I arrived at my new parish quite humbled meaning I was

quite grounded. I arrived through a wall of grief and struggle.

I arrived realizing that this is the way it often goes on the

Gospel path.


It seems the popular image of St. May is saint with soft

features and a gentle presence. But think of what she

endured. She suffered the humiliation of telling Joseph she

was pregnant before their marriage. She gave birth under

very trying circumstances. She stood by as her son angered

people in power and embarrassed his family. She watched

her son die on a cross. Blessed among women, indeed!
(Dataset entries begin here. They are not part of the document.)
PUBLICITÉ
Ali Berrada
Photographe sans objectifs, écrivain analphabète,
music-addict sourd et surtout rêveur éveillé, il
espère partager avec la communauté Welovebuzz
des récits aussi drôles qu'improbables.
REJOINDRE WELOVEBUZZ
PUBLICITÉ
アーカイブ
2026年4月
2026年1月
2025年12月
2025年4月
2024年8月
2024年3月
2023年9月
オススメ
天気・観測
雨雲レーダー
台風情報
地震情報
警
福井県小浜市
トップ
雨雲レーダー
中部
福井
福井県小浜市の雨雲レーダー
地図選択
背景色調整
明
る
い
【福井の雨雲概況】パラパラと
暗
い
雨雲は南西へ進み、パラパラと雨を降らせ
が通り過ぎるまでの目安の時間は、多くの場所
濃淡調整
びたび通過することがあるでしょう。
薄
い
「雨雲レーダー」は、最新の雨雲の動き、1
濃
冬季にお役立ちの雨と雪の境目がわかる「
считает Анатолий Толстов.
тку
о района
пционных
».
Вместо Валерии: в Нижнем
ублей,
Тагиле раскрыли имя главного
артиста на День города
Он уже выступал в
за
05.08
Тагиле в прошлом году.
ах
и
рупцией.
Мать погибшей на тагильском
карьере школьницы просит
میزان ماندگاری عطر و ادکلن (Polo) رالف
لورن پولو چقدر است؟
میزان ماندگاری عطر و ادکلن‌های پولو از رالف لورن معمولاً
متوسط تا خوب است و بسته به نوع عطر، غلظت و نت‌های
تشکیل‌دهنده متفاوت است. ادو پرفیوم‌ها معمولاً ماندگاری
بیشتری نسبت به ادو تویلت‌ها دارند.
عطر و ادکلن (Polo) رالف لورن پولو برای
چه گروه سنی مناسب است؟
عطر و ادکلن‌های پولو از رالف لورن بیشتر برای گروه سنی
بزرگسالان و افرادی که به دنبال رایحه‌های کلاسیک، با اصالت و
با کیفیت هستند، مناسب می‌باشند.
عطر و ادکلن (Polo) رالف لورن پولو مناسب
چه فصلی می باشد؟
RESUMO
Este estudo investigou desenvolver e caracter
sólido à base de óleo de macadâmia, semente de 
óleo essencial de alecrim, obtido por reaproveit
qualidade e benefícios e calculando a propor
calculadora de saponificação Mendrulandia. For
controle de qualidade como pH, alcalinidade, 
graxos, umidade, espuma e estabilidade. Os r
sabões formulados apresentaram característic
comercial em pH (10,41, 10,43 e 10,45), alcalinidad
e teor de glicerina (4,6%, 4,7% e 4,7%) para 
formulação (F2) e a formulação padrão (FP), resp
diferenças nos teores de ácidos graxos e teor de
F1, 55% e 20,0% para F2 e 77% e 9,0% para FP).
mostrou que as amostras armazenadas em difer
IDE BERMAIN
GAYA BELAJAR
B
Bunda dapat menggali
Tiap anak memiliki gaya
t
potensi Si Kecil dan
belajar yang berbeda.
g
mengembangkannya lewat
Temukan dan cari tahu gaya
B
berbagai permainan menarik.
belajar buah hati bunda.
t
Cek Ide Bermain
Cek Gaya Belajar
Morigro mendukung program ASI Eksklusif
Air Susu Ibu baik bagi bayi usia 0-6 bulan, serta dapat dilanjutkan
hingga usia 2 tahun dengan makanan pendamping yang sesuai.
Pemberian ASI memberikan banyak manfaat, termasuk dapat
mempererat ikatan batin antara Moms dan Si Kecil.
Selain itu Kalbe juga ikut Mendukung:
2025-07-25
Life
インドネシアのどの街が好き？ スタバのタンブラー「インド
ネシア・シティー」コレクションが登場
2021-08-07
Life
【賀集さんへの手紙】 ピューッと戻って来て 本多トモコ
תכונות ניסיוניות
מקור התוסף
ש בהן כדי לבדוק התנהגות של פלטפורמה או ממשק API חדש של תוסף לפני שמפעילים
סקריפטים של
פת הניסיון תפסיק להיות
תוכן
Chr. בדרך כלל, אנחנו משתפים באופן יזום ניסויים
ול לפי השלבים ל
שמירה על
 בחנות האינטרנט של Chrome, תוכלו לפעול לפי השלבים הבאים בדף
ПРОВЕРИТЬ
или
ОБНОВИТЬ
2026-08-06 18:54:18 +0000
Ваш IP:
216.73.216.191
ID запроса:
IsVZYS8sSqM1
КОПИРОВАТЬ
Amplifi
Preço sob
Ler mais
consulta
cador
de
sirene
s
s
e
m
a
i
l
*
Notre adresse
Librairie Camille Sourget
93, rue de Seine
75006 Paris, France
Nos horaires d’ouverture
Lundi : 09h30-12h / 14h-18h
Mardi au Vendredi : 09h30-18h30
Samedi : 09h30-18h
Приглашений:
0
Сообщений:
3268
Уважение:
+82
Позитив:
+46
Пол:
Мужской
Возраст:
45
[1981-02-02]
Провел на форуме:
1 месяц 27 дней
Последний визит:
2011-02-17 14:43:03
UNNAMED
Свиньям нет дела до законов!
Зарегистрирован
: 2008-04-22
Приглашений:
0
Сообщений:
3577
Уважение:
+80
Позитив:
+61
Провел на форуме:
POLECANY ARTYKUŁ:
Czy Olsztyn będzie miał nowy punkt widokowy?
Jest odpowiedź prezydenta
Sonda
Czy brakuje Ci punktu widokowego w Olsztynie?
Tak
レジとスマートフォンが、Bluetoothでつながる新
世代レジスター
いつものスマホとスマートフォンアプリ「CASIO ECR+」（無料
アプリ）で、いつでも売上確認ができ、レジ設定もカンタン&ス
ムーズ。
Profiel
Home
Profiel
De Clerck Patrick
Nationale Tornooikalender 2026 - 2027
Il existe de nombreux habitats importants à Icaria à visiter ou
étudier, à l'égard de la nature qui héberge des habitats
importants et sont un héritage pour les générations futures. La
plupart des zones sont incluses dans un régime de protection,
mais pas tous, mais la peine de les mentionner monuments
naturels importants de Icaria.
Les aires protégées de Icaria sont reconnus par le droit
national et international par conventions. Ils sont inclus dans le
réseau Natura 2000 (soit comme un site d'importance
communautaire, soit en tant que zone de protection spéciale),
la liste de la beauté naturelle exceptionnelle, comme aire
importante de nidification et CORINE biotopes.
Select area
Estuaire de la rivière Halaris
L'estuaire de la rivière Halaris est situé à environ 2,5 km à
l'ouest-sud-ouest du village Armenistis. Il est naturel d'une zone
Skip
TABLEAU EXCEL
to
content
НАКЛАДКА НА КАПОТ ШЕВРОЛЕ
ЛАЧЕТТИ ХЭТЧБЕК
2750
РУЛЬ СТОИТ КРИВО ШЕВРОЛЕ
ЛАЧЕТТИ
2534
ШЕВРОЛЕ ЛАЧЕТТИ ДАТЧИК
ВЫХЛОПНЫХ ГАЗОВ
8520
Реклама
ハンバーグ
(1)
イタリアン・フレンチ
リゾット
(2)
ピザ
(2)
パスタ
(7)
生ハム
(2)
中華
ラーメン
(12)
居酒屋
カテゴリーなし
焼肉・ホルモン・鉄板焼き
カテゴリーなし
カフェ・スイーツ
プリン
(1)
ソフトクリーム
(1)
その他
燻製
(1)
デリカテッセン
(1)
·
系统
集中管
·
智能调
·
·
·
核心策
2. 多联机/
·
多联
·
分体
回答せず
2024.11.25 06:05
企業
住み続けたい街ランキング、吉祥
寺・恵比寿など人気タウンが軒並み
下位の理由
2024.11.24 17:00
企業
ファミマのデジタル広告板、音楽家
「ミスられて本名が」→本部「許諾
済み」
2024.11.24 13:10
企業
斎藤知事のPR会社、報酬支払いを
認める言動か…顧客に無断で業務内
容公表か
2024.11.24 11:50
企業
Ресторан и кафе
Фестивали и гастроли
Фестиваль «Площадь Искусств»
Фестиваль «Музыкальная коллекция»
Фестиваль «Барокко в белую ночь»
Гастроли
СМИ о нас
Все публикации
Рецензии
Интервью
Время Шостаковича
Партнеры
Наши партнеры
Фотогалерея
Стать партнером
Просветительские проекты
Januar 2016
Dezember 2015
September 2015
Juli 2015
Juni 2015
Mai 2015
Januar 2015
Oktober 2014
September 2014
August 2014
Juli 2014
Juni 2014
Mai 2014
God looks for messengers who understand that roses come

with thorns.

Whenever I pray the Glorious Mysteries of the Rosary and

get to the Assumption, my pray is that I might have a good

death in the way that Mary did. I want to die at peace, fully

trusting in God’s promises no matter how many thorns have

pierced me along the way. I want to be taken to God basking

in faith, hope, and love.

Mary came through many “thorns” and, yet, stayed close to

God. Because of this God-given grace she was the only

disciple to participate in the Lord’s conception, nativity,

mission, crucifixion, and resurrection. And she was there in

the upper room at the founding of Church.

Through grace, Mary knew how to wait on God. She trusted

that, in the end, God always lifts up the lowly.

Mary died so at peace with God, with others and herself that,

we believe, she tasted not death.

I hope to come within 100 miles of that kind of peace. I pray

that you will experience the same as you follow Jesus. Let

us pray for each other. Let us keep asking Mary and all the

Saints to pray for us, now and at the hour of our death.